Total amount: € 0,00
HOW TO ORDER
A Journal on Anesthesiology, Resuscitation, Analgesia and Intensive Care
Minerva Anestesiologica 2016 September;82(9):989-99
Acute kidney injury after cardiac arrest: a systematic review and meta-analysis of clinical studies
Claudio SANDRONI 1, Antonio M. DELL’ANNA 1, Omar TUJJAR 2, Guillaume GERI 3, Alain CARIOU 3, Fabio S. TACCONE 2 ✉
1 Department of Anesthesiology and Intensive Care, Catholic University School of Medicine, Rome, Italy; 2 Department of Intensive Care, Erasme Hospital, Université Libre de Bruxelles (ULB), Brussels, Belgium; 3 Medical Intensive Care Unit, Cochin Hospital, Assistance Publique Hôpitaux de Paris, Paris, France
INTRODUCTION: The prevalence of and the risk factors for acute kidney injury (AKI) after cardiac arrest (CA), and the association of AKI with outcome have not been systematically investigated so far.
EVIDENCE ACQUISITION: In this systematic review and meta-analysis, studies on adult patients (dating from January 1966 to August 2015) published as full-text articles were screened. Two authors independently extracted data and assessed study quality using the Quality Assessment Tool of the U.S. National Institute of Health. Data were summarized using weighted means.
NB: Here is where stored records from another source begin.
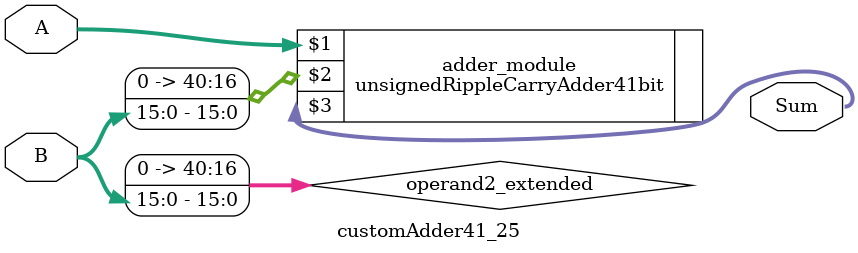
<source format=v>
module customAdder41_25(
                        input [40 : 0] A,
                        input [15 : 0] B,
                        
                        output [41 : 0] Sum
                );

        wire [40 : 0] operand2_extended;
        
        assign operand2_extended =  {25'b0, B};
        
        unsignedRippleCarryAdder41bit adder_module(
            A,
            operand2_extended,
            Sum
        );
        
        endmodule
        
</source>
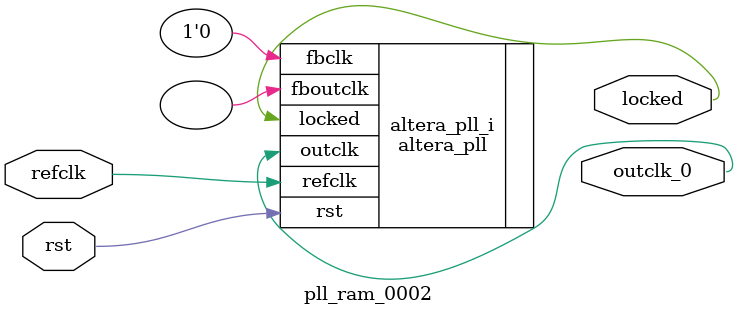
<source format=v>
`timescale 1ns/10ps
module  pll_ram_0002(

	// interface 'refclk'
	input wire refclk,

	// interface 'reset'
	input wire rst,

	// interface 'outclk0'
	output wire outclk_0,

	// interface 'locked'
	output wire locked
);

	altera_pll #(
		.fractional_vco_multiplier("false"),
		.reference_clock_frequency("50.0 MHz"),
		.operation_mode("direct"),
		.number_of_clocks(1),
		.output_clock_frequency0("100.000000 MHz"),
		.phase_shift0("0 ps"),
		.duty_cycle0(50),
		.output_clock_frequency1("0 MHz"),
		.phase_shift1("0 ps"),
		.duty_cycle1(50),
		.output_clock_frequency2("0 MHz"),
		.phase_shift2("0 ps"),
		.duty_cycle2(50),
		.output_clock_frequency3("0 MHz"),
		.phase_shift3("0 ps"),
		.duty_cycle3(50),
		.output_clock_frequency4("0 MHz"),
		.phase_shift4("0 ps"),
		.duty_cycle4(50),
		.output_clock_frequency5("0 MHz"),
		.phase_shift5("0 ps"),
		.duty_cycle5(50),
		.output_clock_frequency6("0 MHz"),
		.phase_shift6("0 ps"),
		.duty_cycle6(50),
		.output_clock_frequency7("0 MHz"),
		.phase_shift7("0 ps"),
		.duty_cycle7(50),
		.output_clock_frequency8("0 MHz"),
		.phase_shift8("0 ps"),
		.duty_cycle8(50),
		.output_clock_frequency9("0 MHz"),
		.phase_shift9("0 ps"),
		.duty_cycle9(50),
		.output_clock_frequency10("0 MHz"),
		.phase_shift10("0 ps"),
		.duty_cycle10(50),
		.output_clock_frequency11("0 MHz"),
		.phase_shift11("0 ps"),
		.duty_cycle11(50),
		.output_clock_frequency12("0 MHz"),
		.phase_shift12("0 ps"),
		.duty_cycle12(50),
		.output_clock_frequency13("0 MHz"),
		.phase_shift13("0 ps"),
		.duty_cycle13(50),
		.output_clock_frequency14("0 MHz"),
		.phase_shift14("0 ps"),
		.duty_cycle14(50),
		.output_clock_frequency15("0 MHz"),
		.phase_shift15("0 ps"),
		.duty_cycle15(50),
		.output_clock_frequency16("0 MHz"),
		.phase_shift16("0 ps"),
		.duty_cycle16(50),
		.output_clock_frequency17("0 MHz"),
		.phase_shift17("0 ps"),
		.duty_cycle17(50),
		.pll_type("General"),
		.pll_subtype("General")
	) altera_pll_i (
		.rst	(rst),
		.outclk	({outclk_0}),
		.locked	(locked),
		.fboutclk	( ),
		.fbclk	(1'b0),
		.refclk	(refclk)
	);
endmodule


</source>
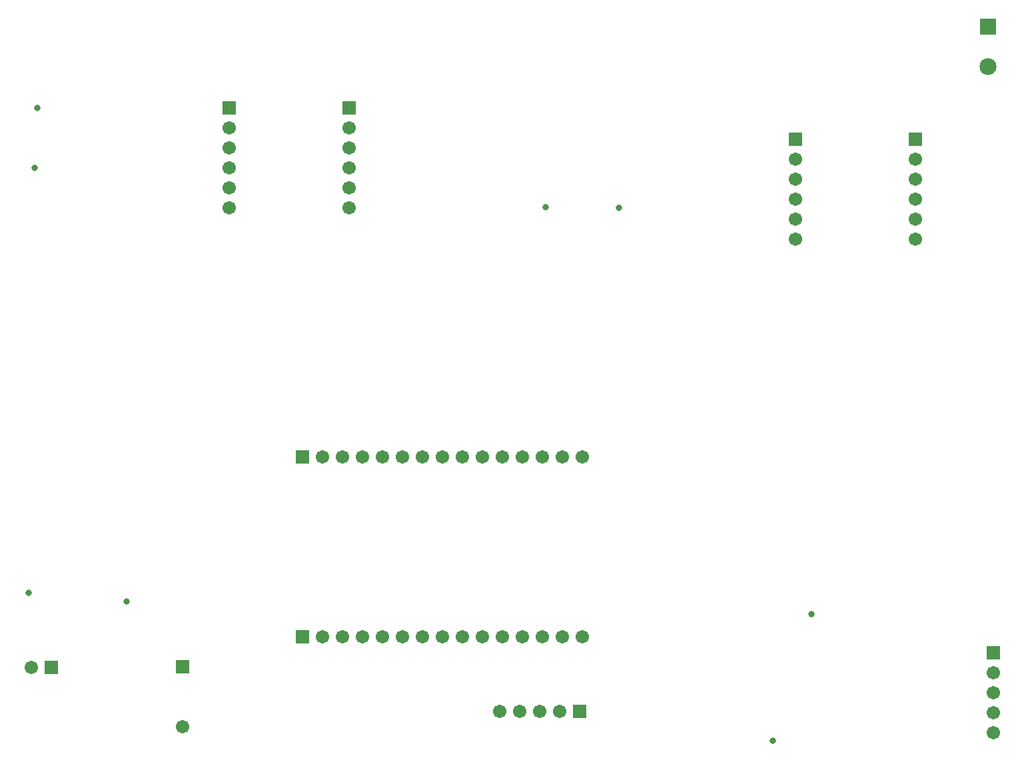
<source format=gbs>
G04*
G04 #@! TF.GenerationSoftware,Altium Limited,Altium Designer,22.8.2 (66)*
G04*
G04 Layer_Color=16711935*
%FSLAX44Y44*%
%MOMM*%
G71*
G04*
G04 #@! TF.SameCoordinates,59791082-BFED-418F-BB91-07DD3E29337C*
G04*
G04*
G04 #@! TF.FilePolarity,Negative*
G04*
G01*
G75*
%ADD32R,2.1532X2.1532*%
%ADD33C,2.1532*%
%ADD34C,1.7032*%
%ADD35R,1.7032X1.7032*%
%ADD36R,1.7032X1.7032*%
%ADD37C,0.8032*%
D32*
X1283000Y956400D02*
D03*
D33*
Y905600D02*
D03*
D34*
X662800Y86000D02*
D03*
X688200D02*
D03*
X713600D02*
D03*
X739000D02*
D03*
X1290000Y59200D02*
D03*
Y84600D02*
D03*
Y110000D02*
D03*
Y135400D02*
D03*
X437600Y409300D02*
D03*
X463000D02*
D03*
X564600D02*
D03*
X513800D02*
D03*
X488400D02*
D03*
X590000D02*
D03*
X767800D02*
D03*
X742400D02*
D03*
X717000D02*
D03*
X691600D02*
D03*
X666200D02*
D03*
X640800D02*
D03*
X615400D02*
D03*
X539200D02*
D03*
X742400Y180700D02*
D03*
X666200D02*
D03*
X640800D02*
D03*
X615400D02*
D03*
X590000D02*
D03*
X564600D02*
D03*
X539200D02*
D03*
X513800D02*
D03*
X488400D02*
D03*
X463000D02*
D03*
X437600D02*
D03*
X767800D02*
D03*
X717000D02*
D03*
X691600D02*
D03*
X471200Y751900D02*
D03*
Y726500D02*
D03*
Y777300D02*
D03*
Y828100D02*
D03*
Y802700D02*
D03*
X318800Y828100D02*
D03*
Y802700D02*
D03*
Y726500D02*
D03*
Y751900D02*
D03*
Y777300D02*
D03*
X1191200Y711900D02*
D03*
Y686500D02*
D03*
Y737300D02*
D03*
Y788100D02*
D03*
Y762700D02*
D03*
X1038800Y788100D02*
D03*
Y762700D02*
D03*
Y686500D02*
D03*
Y711900D02*
D03*
Y737300D02*
D03*
X260000Y66900D02*
D03*
X67300Y142000D02*
D03*
D35*
X764400Y86000D02*
D03*
X412200Y180700D02*
D03*
X412200Y409300D02*
D03*
X318800Y853500D02*
D03*
X471200D02*
D03*
X1038800Y813500D02*
D03*
X1191200D02*
D03*
X260000Y143100D02*
D03*
X92700Y142000D02*
D03*
D36*
X1290000Y160800D02*
D03*
D37*
X814000Y726000D02*
D03*
X1058950Y209950D02*
D03*
X1009900Y48900D02*
D03*
X721000Y727000D02*
D03*
X72050Y777300D02*
D03*
X74930Y853500D02*
D03*
X64000Y237000D02*
D03*
X189000Y226000D02*
D03*
M02*

</source>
EVIDENCE SYNTHESIS: Eight studies (total 1693 patients; 68% males) were included. The incidence of AKI was 37%. In six studies where a standard AKI definition (RIFLE, AKIN or KDIGO) was used, the incidence for AKI stage 1 or higher was 52%. AKI occurred at a median of 1-2 days from cardiac arrest in 6/8 studies. Renal replacement therapy (RRT) was used in 239 AKI patients (33%), of whom five (2%) still needed RRT at 30 days after CA. An initial non-shockable rhythm, a longer duration of arrest, higher creatinine levels on admission, and the presence of shock or higher blood lactate after resuscitation were significant predictors of AKI occurrence. Hospital mortality was significantly higher in AKI vs. non-AKI patients (OR 2.63 [1.86–3.68]; P<0.0001).
CONCLUSIONS: Post-arrest AKI has an early onset, occurs in more than 50% of CA patients, and it is associated with increased mortality. Decreased renal function on admission, an initial non-shockable rhythm and both pre-arrest and post-arrest markers of hypoperfusion are associated with increased risk of AKI in this setting.